The leisure activity of snipping and pasting decorative papers was popularized by well-bred ladies of the Victorian era. This art of collage grew up in the early 20th century as it was embraced by modern artists who made meaning from the heap of post-industrial print media.

The late 1900s was a time of deconstruction and appropriation as meaning and originality in art lost weight. The possibility for authentic expression remains questionable as artistic imagination in the 21st century has become a territory for hunting and gathering—borrowing and repurposing.

The filmmaker Jean-Luc Godard claimed: “It’s not where you take things from—it’s where you take them to.”

J. Tim Raymond is best known for his intimate small- and medium-scale semi-abstract land and seascapes, as well as pen and ink sketches of actors on various Buffalo stages. Raymond’s enthusiasm for thrift store exploration led him to collect disowned photo murals of generic nature scenes that he began altering with imagery clipped and curated from stacks of vintage and contemporary magazines.
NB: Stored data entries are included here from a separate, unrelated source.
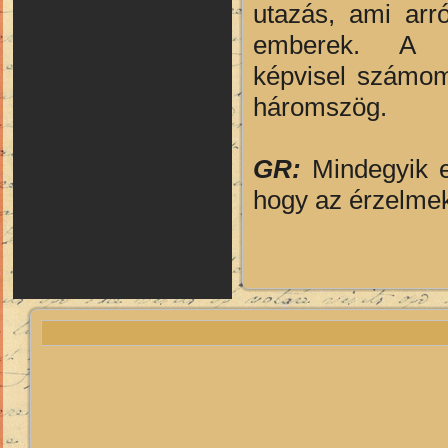
utazás, ami arr
emberek. A h
képvisel számomr
háromszög.
GR:
Mindegyik er
hogy az érzelmek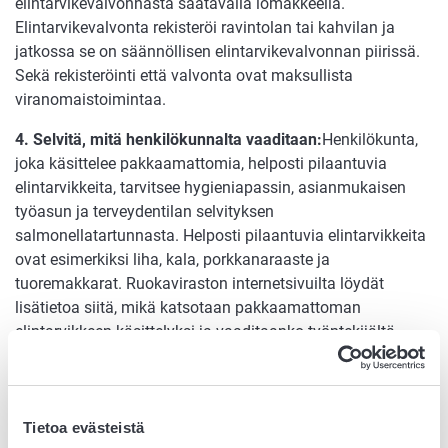
elintarvikevalvonnasta saatavalla lomakkeella.
Elintarvikevalvonta rekisteröi ravintolan tai kahvilan ja
jatkossa se on säännöllisen elintarvikevalvonnan piirissä.
Sekä rekisteröinti että valvonta ovat maksullista
viranomaistoimintaa.
4. Selvitä, mitä henkilökunnalta vaaditaan:
Henkilökunta,
joka käsittelee pakkaamattomia, helposti pilaantuvia
elintarvikkeita, tarvitsee hygieniapassin, asianmukaisen
työasun ja terveydentilan selvityksen
salmonellatartunnasta. Helposti pilaantuvia elintarvikkeita
ovat esimerkiksi liha, kala, porkkanaraaste ja
tuoremakkarat. Ruokaviraston internetsivuilta löydät
lisätietoa siitä, mikä katsotaan pakkaamattoman
elintarvikkeen käsittelyksi ja vaaditaanko työntekijältä
hygieniapassi tai terveydentilan selvitys.
5. Suunnittele omavalvonta
: Omavalvonta on yrityksen
oman toiminnan riskinhallintajärjestelmä. Kuvaa siihen
Tietoa evästeistä
toimintasi ja suunnittele etukäteen, miten hallitset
His earlier paintings are lonely spacious realms of neutral tones and unpeopled places. Magazine Ladies sparkles with inky jewel-tones and burst with lively female forms and all manner of the 10,000 things (per Lao Tzu) torn from the printed page. According to the artist statement, these 16 new works relate to the “expedient bargaining with the future of the human race.”

Raymond’s intention is reflected in dreamlike vistas full of curious elements. Hands grasp tree trunks, towels drape over branches. Beaches are awash with chaotic debris. Sirens Wailing shows hunters with rifles as disembodied faces cry out—a timely comment on gun culture. Lake of Sorrows features a pair of snake eyes dice floating on glassy water. The artist’s visual contemplations conjure questions without answers—like Zen koans. Poetic juxtapositions suggest a sum far greater than its parts—the phenomenal world of the artist’s altered pictures seems to be constantly shifting.

A childhood activity may have been the seed for Raymond’s current collage style. His father’s military career required frequent family relocation to new destinations. During long car trips, he entertained himself in the backseat with magazine pictures of automobiles that he meticulously altered to appear like the state police vehicles that he observed out the window glass.

The appeal of handmade human-scale work is found here. Artful handling of humble materials has its own grace and a natural authentic presence. As slick large-scale digital prints have become the standard media of contemporary art, analog collage may be discounted as the facile terrain of craft projects, teenage bedroom walls, and scrapbook hobbyists. This myth fails to recognize the power of play involved in mining print media artifacts as treasures for the soul to ponder and reinvent. Raymond succeeds at directing his paper characters into theatrical scenes worthy of a second and third look.

Magazine Ladies is up through February 22.